With his reach and size, Marchment is a handful along the wall when he’s protecting the puck and making the D turn, although I’m curious to see how he fares against the size and strength of NHL defensemen as his balance on his skates has been a work in progress over the years.
— David Nestico (@davidnestico200) January 3, 2020
8. It’s noteworthy that Keefe and Dubas are taking the opportunity, in wake of the three injuries down the left wing, to take a peek at a bunch of developing depth pieces that are banging on the ceiling looking for a callup. Getting these players a taste of the NHL serves as both a reward and a motivator for them while providing more information for the coaching staff and management to go on as they sort out the depth of the roster and determine what they have internally — a particularly important process ahead of the trade deadline in terms of evaluating what they could part with for the right defenseman or depth center. In general, I’m encouraged by the level of curiosity shown by Keefe to find out what he truly has in the best 25 or so players in the organization.
9. Also, the “little things” like getting Adam Brooks in for his hometown game and starting him on the first shift, dressing Mason Marchment in the same city his dad made his NHL debut, and giving Brooks and Marchment the power-play time on the meaningless man advantage at the end of the game — it can help keep even the players that are going to return to the AHL (if the team does finally get fully healthy or close to it up front) a little more engaged and motivated, and that only helps the team in the long run should injuries strike or if a deadline trade creates an opening.
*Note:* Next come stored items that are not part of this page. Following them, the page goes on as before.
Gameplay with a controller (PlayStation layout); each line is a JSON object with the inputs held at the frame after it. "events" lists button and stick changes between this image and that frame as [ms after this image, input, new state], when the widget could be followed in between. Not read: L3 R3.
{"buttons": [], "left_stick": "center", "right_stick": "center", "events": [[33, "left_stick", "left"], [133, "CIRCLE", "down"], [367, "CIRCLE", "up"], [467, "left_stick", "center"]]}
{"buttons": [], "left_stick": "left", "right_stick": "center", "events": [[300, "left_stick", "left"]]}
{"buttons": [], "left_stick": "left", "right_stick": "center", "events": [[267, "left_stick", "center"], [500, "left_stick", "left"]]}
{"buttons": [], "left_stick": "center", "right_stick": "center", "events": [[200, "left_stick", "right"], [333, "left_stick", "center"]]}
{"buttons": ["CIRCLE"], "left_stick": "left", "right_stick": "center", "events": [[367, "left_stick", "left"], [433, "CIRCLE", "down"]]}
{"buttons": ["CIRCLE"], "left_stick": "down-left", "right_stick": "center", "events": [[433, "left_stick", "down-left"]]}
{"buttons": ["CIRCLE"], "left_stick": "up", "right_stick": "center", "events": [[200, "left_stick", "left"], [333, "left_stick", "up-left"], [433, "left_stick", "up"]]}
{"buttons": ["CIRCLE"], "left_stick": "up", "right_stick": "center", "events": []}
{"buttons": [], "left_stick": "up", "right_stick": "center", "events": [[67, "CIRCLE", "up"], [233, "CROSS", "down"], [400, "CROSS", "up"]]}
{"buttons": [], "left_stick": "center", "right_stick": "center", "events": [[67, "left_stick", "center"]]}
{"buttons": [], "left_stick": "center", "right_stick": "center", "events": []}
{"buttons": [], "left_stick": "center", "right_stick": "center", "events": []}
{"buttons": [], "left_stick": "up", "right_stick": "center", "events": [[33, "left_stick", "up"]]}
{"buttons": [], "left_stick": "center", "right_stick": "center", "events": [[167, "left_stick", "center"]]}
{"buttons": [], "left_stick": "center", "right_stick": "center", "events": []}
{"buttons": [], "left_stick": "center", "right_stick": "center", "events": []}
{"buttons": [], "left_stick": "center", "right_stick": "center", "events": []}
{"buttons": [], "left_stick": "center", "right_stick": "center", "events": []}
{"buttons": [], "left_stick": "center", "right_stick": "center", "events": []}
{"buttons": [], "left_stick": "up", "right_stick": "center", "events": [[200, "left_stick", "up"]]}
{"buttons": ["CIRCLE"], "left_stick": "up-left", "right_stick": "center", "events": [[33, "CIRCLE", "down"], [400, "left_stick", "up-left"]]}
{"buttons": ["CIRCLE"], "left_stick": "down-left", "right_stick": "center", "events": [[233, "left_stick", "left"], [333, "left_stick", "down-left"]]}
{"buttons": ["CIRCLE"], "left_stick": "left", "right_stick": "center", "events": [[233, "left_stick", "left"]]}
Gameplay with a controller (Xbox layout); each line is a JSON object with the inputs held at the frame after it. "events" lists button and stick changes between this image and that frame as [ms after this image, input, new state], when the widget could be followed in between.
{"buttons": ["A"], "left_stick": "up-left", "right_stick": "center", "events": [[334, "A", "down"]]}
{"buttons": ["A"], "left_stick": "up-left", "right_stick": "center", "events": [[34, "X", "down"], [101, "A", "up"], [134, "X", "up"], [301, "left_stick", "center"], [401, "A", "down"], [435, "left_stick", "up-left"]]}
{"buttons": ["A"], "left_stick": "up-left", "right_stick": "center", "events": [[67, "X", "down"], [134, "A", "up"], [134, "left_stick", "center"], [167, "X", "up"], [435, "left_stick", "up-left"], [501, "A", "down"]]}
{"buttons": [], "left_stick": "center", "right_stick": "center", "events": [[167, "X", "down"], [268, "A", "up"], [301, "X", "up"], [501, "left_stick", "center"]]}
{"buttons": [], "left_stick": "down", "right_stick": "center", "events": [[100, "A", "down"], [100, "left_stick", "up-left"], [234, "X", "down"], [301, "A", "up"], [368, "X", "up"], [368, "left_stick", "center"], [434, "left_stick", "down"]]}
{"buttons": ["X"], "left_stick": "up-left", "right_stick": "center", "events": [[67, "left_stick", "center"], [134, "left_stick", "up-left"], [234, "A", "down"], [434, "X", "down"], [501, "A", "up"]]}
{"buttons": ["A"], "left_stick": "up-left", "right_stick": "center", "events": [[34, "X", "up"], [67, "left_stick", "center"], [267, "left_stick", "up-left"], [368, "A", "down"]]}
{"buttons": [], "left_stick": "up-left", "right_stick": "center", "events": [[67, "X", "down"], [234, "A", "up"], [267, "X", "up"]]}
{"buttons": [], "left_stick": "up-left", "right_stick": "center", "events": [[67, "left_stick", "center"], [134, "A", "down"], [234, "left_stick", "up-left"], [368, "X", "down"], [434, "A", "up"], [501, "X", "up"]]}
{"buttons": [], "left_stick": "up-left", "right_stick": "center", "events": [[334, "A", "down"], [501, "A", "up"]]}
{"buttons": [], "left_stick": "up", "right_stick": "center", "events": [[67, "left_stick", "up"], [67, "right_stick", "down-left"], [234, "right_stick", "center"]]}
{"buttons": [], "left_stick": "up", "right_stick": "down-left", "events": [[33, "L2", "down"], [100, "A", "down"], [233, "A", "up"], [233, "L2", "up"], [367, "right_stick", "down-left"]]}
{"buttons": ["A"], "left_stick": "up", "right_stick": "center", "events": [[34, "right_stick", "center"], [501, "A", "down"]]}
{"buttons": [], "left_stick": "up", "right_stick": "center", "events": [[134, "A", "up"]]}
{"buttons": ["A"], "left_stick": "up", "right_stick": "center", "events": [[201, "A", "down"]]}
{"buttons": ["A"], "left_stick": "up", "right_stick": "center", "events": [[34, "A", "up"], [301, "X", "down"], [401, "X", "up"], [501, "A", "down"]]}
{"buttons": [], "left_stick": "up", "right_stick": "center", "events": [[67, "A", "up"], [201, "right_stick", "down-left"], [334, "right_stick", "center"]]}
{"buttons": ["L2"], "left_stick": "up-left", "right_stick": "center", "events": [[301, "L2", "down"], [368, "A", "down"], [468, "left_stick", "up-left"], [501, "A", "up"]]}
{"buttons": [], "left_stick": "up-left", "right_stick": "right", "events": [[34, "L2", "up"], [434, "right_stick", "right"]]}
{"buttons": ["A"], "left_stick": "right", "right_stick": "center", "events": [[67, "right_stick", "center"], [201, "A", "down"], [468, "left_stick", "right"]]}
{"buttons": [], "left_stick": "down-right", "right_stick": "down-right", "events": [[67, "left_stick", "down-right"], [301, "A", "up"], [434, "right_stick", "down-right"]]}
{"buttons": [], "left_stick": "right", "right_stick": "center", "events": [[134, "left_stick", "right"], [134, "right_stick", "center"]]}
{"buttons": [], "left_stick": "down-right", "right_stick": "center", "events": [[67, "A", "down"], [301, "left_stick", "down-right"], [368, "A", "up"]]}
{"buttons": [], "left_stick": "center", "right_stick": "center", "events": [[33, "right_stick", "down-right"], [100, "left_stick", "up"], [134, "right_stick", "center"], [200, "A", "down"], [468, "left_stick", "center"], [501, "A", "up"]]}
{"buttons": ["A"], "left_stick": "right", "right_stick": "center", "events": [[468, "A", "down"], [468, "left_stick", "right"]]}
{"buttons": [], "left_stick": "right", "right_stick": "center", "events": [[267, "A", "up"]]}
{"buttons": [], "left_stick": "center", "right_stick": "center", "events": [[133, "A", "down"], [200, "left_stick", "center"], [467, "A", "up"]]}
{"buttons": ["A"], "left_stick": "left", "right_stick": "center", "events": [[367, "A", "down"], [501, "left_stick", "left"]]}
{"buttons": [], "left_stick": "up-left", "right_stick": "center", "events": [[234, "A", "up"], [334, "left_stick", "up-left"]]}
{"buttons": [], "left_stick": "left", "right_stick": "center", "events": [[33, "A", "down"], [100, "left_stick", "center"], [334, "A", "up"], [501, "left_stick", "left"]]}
10. Quietly, the Leafs’ penalty kill has been slipping again of late — they’ve conceded a PP goal in seven of their last nine while killing at just 66% over that span. This game got interesting again due to a PK breakdown that was too easy for the Jets off of the initial entry; we’ve mentioned it before, but Kasperi Kapanen (who had a strong game on the third line at 5v5) has struggled shorthanded this season, in addition to Frederik Gauthier still learning the role. Despite carrying the play for large stretches of the second period, it felt like the Jets were starting to run out of ideas and weren’t really up to much on that power play; then Kapanen and Marincin got beat clean on the entry, Marincin got boxed in, and Kapanen stopped skating, creating a gulf for Connor to walk into. Just after Engvall and Hyman have emerged/returned as parts of the solution here, Moore, Mikheyev and Muzzin have all been lost to injury, so the personnel shuffle continues and it’s been a bit of an ongoing battle to find consistency shorthanded.